##### SOURCE RECORDS #####

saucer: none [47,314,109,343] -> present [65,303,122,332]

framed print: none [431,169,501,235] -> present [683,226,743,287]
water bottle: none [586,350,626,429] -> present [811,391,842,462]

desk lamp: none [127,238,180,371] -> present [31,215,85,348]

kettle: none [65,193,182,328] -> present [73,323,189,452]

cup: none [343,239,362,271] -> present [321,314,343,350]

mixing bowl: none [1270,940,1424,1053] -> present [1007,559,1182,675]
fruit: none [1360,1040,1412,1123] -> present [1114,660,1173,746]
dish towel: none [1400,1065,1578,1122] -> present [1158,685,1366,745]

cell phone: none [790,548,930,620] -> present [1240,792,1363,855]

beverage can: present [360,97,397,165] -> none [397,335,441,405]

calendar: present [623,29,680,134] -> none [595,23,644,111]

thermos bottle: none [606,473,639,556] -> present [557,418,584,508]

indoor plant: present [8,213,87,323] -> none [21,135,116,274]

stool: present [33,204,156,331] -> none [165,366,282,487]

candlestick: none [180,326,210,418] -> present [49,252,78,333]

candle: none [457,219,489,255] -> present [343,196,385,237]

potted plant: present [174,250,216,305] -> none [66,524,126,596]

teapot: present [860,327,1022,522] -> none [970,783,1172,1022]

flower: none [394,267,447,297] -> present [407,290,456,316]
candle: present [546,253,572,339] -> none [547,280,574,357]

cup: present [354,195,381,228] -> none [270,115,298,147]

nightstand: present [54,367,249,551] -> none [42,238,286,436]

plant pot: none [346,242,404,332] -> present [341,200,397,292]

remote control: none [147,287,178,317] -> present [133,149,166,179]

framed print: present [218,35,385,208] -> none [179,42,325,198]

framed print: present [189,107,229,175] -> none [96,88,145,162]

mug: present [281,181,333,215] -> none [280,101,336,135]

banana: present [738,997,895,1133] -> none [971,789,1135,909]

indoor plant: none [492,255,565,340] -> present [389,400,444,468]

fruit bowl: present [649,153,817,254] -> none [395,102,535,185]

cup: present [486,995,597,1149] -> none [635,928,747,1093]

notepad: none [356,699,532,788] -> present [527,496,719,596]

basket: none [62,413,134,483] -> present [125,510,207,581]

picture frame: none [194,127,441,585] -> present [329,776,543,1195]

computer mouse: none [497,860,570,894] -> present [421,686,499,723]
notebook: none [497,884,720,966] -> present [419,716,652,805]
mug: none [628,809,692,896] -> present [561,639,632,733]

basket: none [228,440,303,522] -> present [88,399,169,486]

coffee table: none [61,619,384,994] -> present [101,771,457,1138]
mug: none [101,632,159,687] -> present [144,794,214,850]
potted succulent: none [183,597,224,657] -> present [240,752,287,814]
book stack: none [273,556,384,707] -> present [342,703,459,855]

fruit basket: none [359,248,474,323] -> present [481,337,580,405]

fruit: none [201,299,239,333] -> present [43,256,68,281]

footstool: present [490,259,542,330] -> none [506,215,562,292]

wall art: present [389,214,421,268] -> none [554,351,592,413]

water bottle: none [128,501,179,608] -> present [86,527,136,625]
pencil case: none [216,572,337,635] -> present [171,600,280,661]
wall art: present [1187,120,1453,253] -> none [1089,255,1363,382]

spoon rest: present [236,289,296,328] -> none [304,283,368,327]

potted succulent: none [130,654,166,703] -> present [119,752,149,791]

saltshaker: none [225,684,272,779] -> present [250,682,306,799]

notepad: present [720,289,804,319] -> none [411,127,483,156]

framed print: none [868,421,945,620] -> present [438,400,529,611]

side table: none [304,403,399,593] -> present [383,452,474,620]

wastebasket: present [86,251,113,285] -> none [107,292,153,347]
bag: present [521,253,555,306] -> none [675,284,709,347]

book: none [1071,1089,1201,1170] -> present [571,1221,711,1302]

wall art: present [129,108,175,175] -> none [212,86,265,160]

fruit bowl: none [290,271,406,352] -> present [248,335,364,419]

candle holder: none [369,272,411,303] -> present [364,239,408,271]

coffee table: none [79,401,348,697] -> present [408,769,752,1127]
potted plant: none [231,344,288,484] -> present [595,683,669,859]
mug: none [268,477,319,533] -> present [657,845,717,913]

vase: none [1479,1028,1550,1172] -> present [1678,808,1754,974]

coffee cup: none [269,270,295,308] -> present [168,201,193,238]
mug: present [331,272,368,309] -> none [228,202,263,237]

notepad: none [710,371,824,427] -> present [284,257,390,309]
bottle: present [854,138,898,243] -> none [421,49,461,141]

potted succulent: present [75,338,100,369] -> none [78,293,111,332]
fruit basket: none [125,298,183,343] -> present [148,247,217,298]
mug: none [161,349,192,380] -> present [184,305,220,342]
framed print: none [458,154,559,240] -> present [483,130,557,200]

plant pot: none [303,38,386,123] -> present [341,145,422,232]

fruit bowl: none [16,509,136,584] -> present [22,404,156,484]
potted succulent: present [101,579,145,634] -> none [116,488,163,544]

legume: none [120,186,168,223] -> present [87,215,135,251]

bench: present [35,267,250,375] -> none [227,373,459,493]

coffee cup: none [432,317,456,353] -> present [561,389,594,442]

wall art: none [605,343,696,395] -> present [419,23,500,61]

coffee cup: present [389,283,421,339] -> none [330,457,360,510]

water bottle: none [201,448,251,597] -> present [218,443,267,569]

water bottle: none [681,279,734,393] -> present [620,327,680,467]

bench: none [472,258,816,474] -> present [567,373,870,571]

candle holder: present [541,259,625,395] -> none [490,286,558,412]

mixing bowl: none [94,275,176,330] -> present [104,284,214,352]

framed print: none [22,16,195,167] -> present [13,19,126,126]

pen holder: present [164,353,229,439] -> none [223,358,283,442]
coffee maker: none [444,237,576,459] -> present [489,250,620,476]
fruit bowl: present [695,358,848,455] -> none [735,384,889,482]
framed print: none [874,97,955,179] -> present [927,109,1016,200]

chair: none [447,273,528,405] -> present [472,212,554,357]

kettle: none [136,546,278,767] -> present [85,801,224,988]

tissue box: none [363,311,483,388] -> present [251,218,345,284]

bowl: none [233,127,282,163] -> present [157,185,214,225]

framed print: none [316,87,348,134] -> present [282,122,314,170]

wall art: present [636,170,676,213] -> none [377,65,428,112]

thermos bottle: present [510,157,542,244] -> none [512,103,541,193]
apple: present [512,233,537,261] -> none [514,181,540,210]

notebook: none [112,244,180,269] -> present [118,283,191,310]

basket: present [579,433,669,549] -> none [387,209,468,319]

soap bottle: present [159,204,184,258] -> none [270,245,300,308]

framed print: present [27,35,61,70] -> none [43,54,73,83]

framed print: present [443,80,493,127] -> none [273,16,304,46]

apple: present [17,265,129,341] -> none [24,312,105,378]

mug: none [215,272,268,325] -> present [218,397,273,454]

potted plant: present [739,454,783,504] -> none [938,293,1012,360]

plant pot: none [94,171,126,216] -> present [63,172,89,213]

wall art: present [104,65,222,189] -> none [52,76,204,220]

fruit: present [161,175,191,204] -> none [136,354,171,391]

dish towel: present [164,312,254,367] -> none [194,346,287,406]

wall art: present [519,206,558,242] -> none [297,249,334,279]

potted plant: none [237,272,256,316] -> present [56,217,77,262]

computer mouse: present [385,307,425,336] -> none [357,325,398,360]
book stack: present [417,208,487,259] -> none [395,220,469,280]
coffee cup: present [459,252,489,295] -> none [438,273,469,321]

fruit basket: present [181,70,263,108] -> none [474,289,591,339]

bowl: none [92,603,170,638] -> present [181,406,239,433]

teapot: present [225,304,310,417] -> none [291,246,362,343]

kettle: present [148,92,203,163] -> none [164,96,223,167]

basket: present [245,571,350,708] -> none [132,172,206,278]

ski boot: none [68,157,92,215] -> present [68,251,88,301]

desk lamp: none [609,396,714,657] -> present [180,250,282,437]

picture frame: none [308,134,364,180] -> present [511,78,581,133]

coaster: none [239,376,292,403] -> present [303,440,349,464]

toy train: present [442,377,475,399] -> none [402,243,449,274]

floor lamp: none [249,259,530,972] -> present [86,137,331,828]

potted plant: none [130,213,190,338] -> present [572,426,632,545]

#####

__EXERCISE__: Counting the line that contains "plant pot: none [94,171,126,216]" as the first, copy exactly every line through the end of the records, and nothing else.

__EXPECTED OUTPUT__:
plant pot: none [94,171,126,216] -> present [63,172,89,213]

wall art: present [104,65,222,189] -> none [52,76,204,220]

fruit: present [161,175,191,204] -> none [136,354,171,391]

dish towel: present [164,312,254,367] -> none [194,346,287,406]

wall art: present [519,206,558,242] -> none [297,249,334,279]

potted plant: none [237,272,256,316] -> present [56,217,77,262]

computer mouse: present [385,307,425,336] -> none [357,325,398,360]
book stack: present [417,208,487,259] -> none [395,220,469,280]
coffee cup: present [459,252,489,295] -> none [438,273,469,321]

fruit basket: present [181,70,263,108] -> none [474,289,591,339]

bowl: none [92,603,170,638] -> present [181,406,239,433]

teapot: present [225,304,310,417] -> none [291,246,362,343]

kettle: present [148,92,203,163] -> none [164,96,223,167]

basket: present [245,571,350,708] -> none [132,172,206,278]

ski boot: none [68,157,92,215] -> present [68,251,88,301]

desk lamp: none [609,396,714,657] -> present [180,250,282,437]

picture frame: none [308,134,364,180] -> present [511,78,581,133]

coaster: none [239,376,292,403] -> present [303,440,349,464]

toy train: present [442,377,475,399] -> none [402,243,449,274]

floor lamp: none [249,259,530,972] -> present [86,137,331,828]

potted plant: none [130,213,190,338] -> present [572,426,632,545]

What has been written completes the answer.